CSE 454 Project Specification: WikiTruthiness
Group members
- Katherine Baker
- David Koenig
- Aaron Miller
- Cullen Walsh
Our problem and our goal
We would like to look at how contentious parts of Wikipedia articles
are. Wikipedia allows users the ability to get the full history of any
article on the site, and we are interested in seeing what paragraphs (or
possibly sentences) have seen the most reversions, edit wars, or other
indicators that a certain piece of information is contentious.
Components of our project
Here is a list of all the components that we are going to need to
implement. They are in approximate dependency order: unless otherwise
listed, a task depends upon previously listed tasks for full
functioning, although it may be able to be developed to some extent
before previous parts have finished.
- Set up a database to store the database as well as design the
schema that we are going to use. This will likely happen
concurrently with the scraper (see the next point), as we are not
able to build the schema until we know what data is being stored.
- We need to build a scraper, the component which imports data
from Wikipedia. This will have an API that takes as input a page to
import. It will then make requests to the Wikipedia API to get the
entire history of a page, and will put the page history in the
database so that we can look at it later (likely doing some
processing along the way). This depends upon the presence of the
database and the schema, although the development of this piece will
likely be a large part of the development of the schema.

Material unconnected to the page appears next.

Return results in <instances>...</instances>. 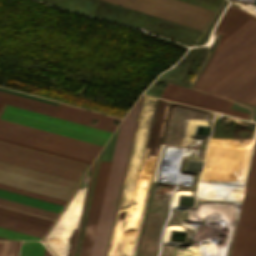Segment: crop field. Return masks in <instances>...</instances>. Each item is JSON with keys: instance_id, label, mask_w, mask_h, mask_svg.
Here are the masks:
<instances>
[{"instance_id": "crop-field-1", "label": "crop field", "mask_w": 256, "mask_h": 256, "mask_svg": "<svg viewBox=\"0 0 256 256\" xmlns=\"http://www.w3.org/2000/svg\"><path fill=\"white\" fill-rule=\"evenodd\" d=\"M217 46L195 88L256 106V18L231 6Z\"/></svg>"}, {"instance_id": "crop-field-2", "label": "crop field", "mask_w": 256, "mask_h": 256, "mask_svg": "<svg viewBox=\"0 0 256 256\" xmlns=\"http://www.w3.org/2000/svg\"><path fill=\"white\" fill-rule=\"evenodd\" d=\"M0 101L53 114L57 106L0 91ZM0 118L49 132L104 145L111 132L2 104ZM0 120V137L93 161L102 146Z\"/></svg>"}, {"instance_id": "crop-field-3", "label": "crop field", "mask_w": 256, "mask_h": 256, "mask_svg": "<svg viewBox=\"0 0 256 256\" xmlns=\"http://www.w3.org/2000/svg\"><path fill=\"white\" fill-rule=\"evenodd\" d=\"M141 97L120 126L91 256H105L106 253Z\"/></svg>"}, {"instance_id": "crop-field-4", "label": "crop field", "mask_w": 256, "mask_h": 256, "mask_svg": "<svg viewBox=\"0 0 256 256\" xmlns=\"http://www.w3.org/2000/svg\"><path fill=\"white\" fill-rule=\"evenodd\" d=\"M0 161L79 182L89 164L0 141Z\"/></svg>"}, {"instance_id": "crop-field-5", "label": "crop field", "mask_w": 256, "mask_h": 256, "mask_svg": "<svg viewBox=\"0 0 256 256\" xmlns=\"http://www.w3.org/2000/svg\"><path fill=\"white\" fill-rule=\"evenodd\" d=\"M203 30L214 11L178 0H107Z\"/></svg>"}, {"instance_id": "crop-field-6", "label": "crop field", "mask_w": 256, "mask_h": 256, "mask_svg": "<svg viewBox=\"0 0 256 256\" xmlns=\"http://www.w3.org/2000/svg\"><path fill=\"white\" fill-rule=\"evenodd\" d=\"M0 182L68 200L77 182L0 162Z\"/></svg>"}, {"instance_id": "crop-field-7", "label": "crop field", "mask_w": 256, "mask_h": 256, "mask_svg": "<svg viewBox=\"0 0 256 256\" xmlns=\"http://www.w3.org/2000/svg\"><path fill=\"white\" fill-rule=\"evenodd\" d=\"M240 215L256 218V148ZM240 216L231 256H255L256 220Z\"/></svg>"}, {"instance_id": "crop-field-8", "label": "crop field", "mask_w": 256, "mask_h": 256, "mask_svg": "<svg viewBox=\"0 0 256 256\" xmlns=\"http://www.w3.org/2000/svg\"><path fill=\"white\" fill-rule=\"evenodd\" d=\"M159 98L176 101L188 105H193L209 110H214L247 119L248 113L230 109L232 102L221 98L205 94L200 91L172 85L167 83V87L162 88Z\"/></svg>"}, {"instance_id": "crop-field-9", "label": "crop field", "mask_w": 256, "mask_h": 256, "mask_svg": "<svg viewBox=\"0 0 256 256\" xmlns=\"http://www.w3.org/2000/svg\"><path fill=\"white\" fill-rule=\"evenodd\" d=\"M111 162L101 161L79 256H90Z\"/></svg>"}, {"instance_id": "crop-field-10", "label": "crop field", "mask_w": 256, "mask_h": 256, "mask_svg": "<svg viewBox=\"0 0 256 256\" xmlns=\"http://www.w3.org/2000/svg\"><path fill=\"white\" fill-rule=\"evenodd\" d=\"M53 117L69 120L72 122H76V123H80L88 126H92L89 124L91 118L97 119L99 121L92 127L111 131V132H113V130L116 127V125L112 124L111 121L113 119L120 121V119L104 116L101 114L81 110L78 108H74V107H70L62 104H60V106L54 113Z\"/></svg>"}, {"instance_id": "crop-field-11", "label": "crop field", "mask_w": 256, "mask_h": 256, "mask_svg": "<svg viewBox=\"0 0 256 256\" xmlns=\"http://www.w3.org/2000/svg\"><path fill=\"white\" fill-rule=\"evenodd\" d=\"M0 227L10 230L18 231L21 233L29 234L32 236L40 237L48 230V226L24 221L21 219L5 216L0 214Z\"/></svg>"}, {"instance_id": "crop-field-12", "label": "crop field", "mask_w": 256, "mask_h": 256, "mask_svg": "<svg viewBox=\"0 0 256 256\" xmlns=\"http://www.w3.org/2000/svg\"><path fill=\"white\" fill-rule=\"evenodd\" d=\"M0 197L5 198V199H9V200H13V201H16V202L28 204V205H31V206L43 208V209H46V210L58 212V213H60V211L63 207L62 205L50 203V202H47V201L35 199V198H32V197L16 194V193L1 190V189H0Z\"/></svg>"}, {"instance_id": "crop-field-13", "label": "crop field", "mask_w": 256, "mask_h": 256, "mask_svg": "<svg viewBox=\"0 0 256 256\" xmlns=\"http://www.w3.org/2000/svg\"><path fill=\"white\" fill-rule=\"evenodd\" d=\"M0 188L1 189H5V190H9V191H13V192H16V193L32 196V197H35V198L47 200V201H50V202L62 204V205H64L65 202H66V200H62V199L50 197V196H47V195H43V194L27 191V190H24V189L8 186V185L1 184V183H0Z\"/></svg>"}, {"instance_id": "crop-field-14", "label": "crop field", "mask_w": 256, "mask_h": 256, "mask_svg": "<svg viewBox=\"0 0 256 256\" xmlns=\"http://www.w3.org/2000/svg\"><path fill=\"white\" fill-rule=\"evenodd\" d=\"M24 243L25 241L23 242L20 256H22ZM44 250L45 247L41 242L26 241L23 256H43Z\"/></svg>"}, {"instance_id": "crop-field-15", "label": "crop field", "mask_w": 256, "mask_h": 256, "mask_svg": "<svg viewBox=\"0 0 256 256\" xmlns=\"http://www.w3.org/2000/svg\"><path fill=\"white\" fill-rule=\"evenodd\" d=\"M0 203L8 205V206H12V207L20 208V209H23V210L39 213V214H42V215L54 217V218H56L58 216V213L46 211V210H43V209L31 207V206H28V205L16 203V202L5 200V199H1V198H0Z\"/></svg>"}, {"instance_id": "crop-field-16", "label": "crop field", "mask_w": 256, "mask_h": 256, "mask_svg": "<svg viewBox=\"0 0 256 256\" xmlns=\"http://www.w3.org/2000/svg\"><path fill=\"white\" fill-rule=\"evenodd\" d=\"M0 213L6 214V215H9V216H13V217H17V218H21V219H25V220H29V221H32V222L48 225V226H50L52 224V221L36 218V217H33V216L21 214V213H18V212H14V211L2 209V208H0Z\"/></svg>"}, {"instance_id": "crop-field-17", "label": "crop field", "mask_w": 256, "mask_h": 256, "mask_svg": "<svg viewBox=\"0 0 256 256\" xmlns=\"http://www.w3.org/2000/svg\"><path fill=\"white\" fill-rule=\"evenodd\" d=\"M0 236L9 239H19V240H40V238L28 236L25 234L13 232L10 230L0 228Z\"/></svg>"}, {"instance_id": "crop-field-18", "label": "crop field", "mask_w": 256, "mask_h": 256, "mask_svg": "<svg viewBox=\"0 0 256 256\" xmlns=\"http://www.w3.org/2000/svg\"><path fill=\"white\" fill-rule=\"evenodd\" d=\"M0 140H2V141H6V142H9V143H13V144H17V145H21V146L28 147V148H32V149H36V150H40V151H43V152H47V153H51V154H55V155H58V156H62V157H66V158H70V159H74V160H77V161H81V162H85V163H89V164H91V161H87V160H83V159H79V158L71 157V156H68V155H64V154H60V153H56V152H52V151H49V150H45V149H41V148H37V147H33V146H29V145H26V144H22V143H18V142L10 141V140L3 139V138H0Z\"/></svg>"}, {"instance_id": "crop-field-19", "label": "crop field", "mask_w": 256, "mask_h": 256, "mask_svg": "<svg viewBox=\"0 0 256 256\" xmlns=\"http://www.w3.org/2000/svg\"><path fill=\"white\" fill-rule=\"evenodd\" d=\"M0 207L54 221V218L38 215V214H35V213H31V212L23 211V210H20V209L4 206V205H1V204H0Z\"/></svg>"}, {"instance_id": "crop-field-20", "label": "crop field", "mask_w": 256, "mask_h": 256, "mask_svg": "<svg viewBox=\"0 0 256 256\" xmlns=\"http://www.w3.org/2000/svg\"><path fill=\"white\" fill-rule=\"evenodd\" d=\"M16 241H9L6 256H13Z\"/></svg>"}, {"instance_id": "crop-field-21", "label": "crop field", "mask_w": 256, "mask_h": 256, "mask_svg": "<svg viewBox=\"0 0 256 256\" xmlns=\"http://www.w3.org/2000/svg\"><path fill=\"white\" fill-rule=\"evenodd\" d=\"M8 241H0V256H5Z\"/></svg>"}, {"instance_id": "crop-field-22", "label": "crop field", "mask_w": 256, "mask_h": 256, "mask_svg": "<svg viewBox=\"0 0 256 256\" xmlns=\"http://www.w3.org/2000/svg\"><path fill=\"white\" fill-rule=\"evenodd\" d=\"M93 168H94V165H93ZM92 172H93V169H92ZM91 177H92V174H91ZM90 181H91V178H90ZM89 186H90V182H89ZM88 191H89V187H88ZM88 191H87V195H88ZM86 200H87V196H86ZM86 200H85V204H86ZM84 209H85V205H84ZM84 209H83V213H84ZM82 218H83V214H82ZM82 218H81V222H82ZM81 222H80V227H81ZM80 227H79V231H80ZM79 231H78V236H79ZM78 236H77V240H76V245H77V241H78ZM76 245H75L73 256L75 254Z\"/></svg>"}, {"instance_id": "crop-field-23", "label": "crop field", "mask_w": 256, "mask_h": 256, "mask_svg": "<svg viewBox=\"0 0 256 256\" xmlns=\"http://www.w3.org/2000/svg\"><path fill=\"white\" fill-rule=\"evenodd\" d=\"M20 241H17L14 256H17Z\"/></svg>"}, {"instance_id": "crop-field-24", "label": "crop field", "mask_w": 256, "mask_h": 256, "mask_svg": "<svg viewBox=\"0 0 256 256\" xmlns=\"http://www.w3.org/2000/svg\"><path fill=\"white\" fill-rule=\"evenodd\" d=\"M44 256H53V255L46 249Z\"/></svg>"}, {"instance_id": "crop-field-25", "label": "crop field", "mask_w": 256, "mask_h": 256, "mask_svg": "<svg viewBox=\"0 0 256 256\" xmlns=\"http://www.w3.org/2000/svg\"><path fill=\"white\" fill-rule=\"evenodd\" d=\"M0 239H5V238H1V237H0Z\"/></svg>"}]
</instances>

- We will likely need to compute the graph of a page's history:
which paragraphs survived an edit (were not changed by it), which
were modified in the edit, and which were added or deleted by an
edit. This depends on the previous points, as we will need some
sample data to test it.
- We need a task queue that continuously reads names of articles
to retrieve, and then calls the scraper on each of them. It will
integrate with the user interface, which will know the pages that
users are requesting, and may also take pages emitted from the
scraper runs. (This may be useful, for example, for prefetching
articles linked from pages being viewed by users.) This lightly
depends on the scraper to determine what interfaces we should call
and provide.
- We will need to develop a user interface able to show an article
and some of its edit history. This will likely be similar to the
viewing of a Wikipedia article directly, but will use color or other
indicators to show contentious parts of the article (e.g. a
paragraph with a recent edit war will be a brighter read, and this
red would be dimmer if the edit war was less recent or did not last
for very long). This depends on the graph-building functionality as
well as the scraper queue (as users will need to be able to ask on
the fly for a particular page).
Expected schedule
Here is what we expect to have at each of the main milestones:
Milestone 1: 29 October
- Specification is finished and complete
- Database is set up, although we are still free to have some
schema changes at this point
- Scraper is reaching completion
Milestone 2: 17 November
- Scraper task queue should be close to done
- Most algorithmic focus at this point is on building the graph
that represents a page
- UI development is progressing
- Start to develop experiments at this point
Code Complete: 3 December
- Experiment specifications should be done at this point; start
performing experiments
- Start writing final report
- Start developing final presentation
Presentation: 14 December
- Experiments and documentation all finished and turned in
Use of machine learning
We will need many examples of pages that are common targets of edit
wars. Most of these pages will likely be easy to find; Wikipedia keeps
manual lists of articles over which arbitration is taking place, and
also has a list of lamest edit wars
which we can enter
manually.
Measurement of success
As one measurement, we will keep aside a selection of our machine
learning-related data as a validation set that we can use.
In addition, we would like to ensure that the application is
sufficiently easy to use, based on interviews with users. In particular,
there should be a few users surveyed who are not from technical majors
(engineering, math, hard sciences, and the like).
We would also like to ensure that the performance of our application
is adequate. Requests should be handled within the normal timeframe of
a web request (ten seconds in the absolute worst case). The application
should make use of optimistic prefetching where appropriate.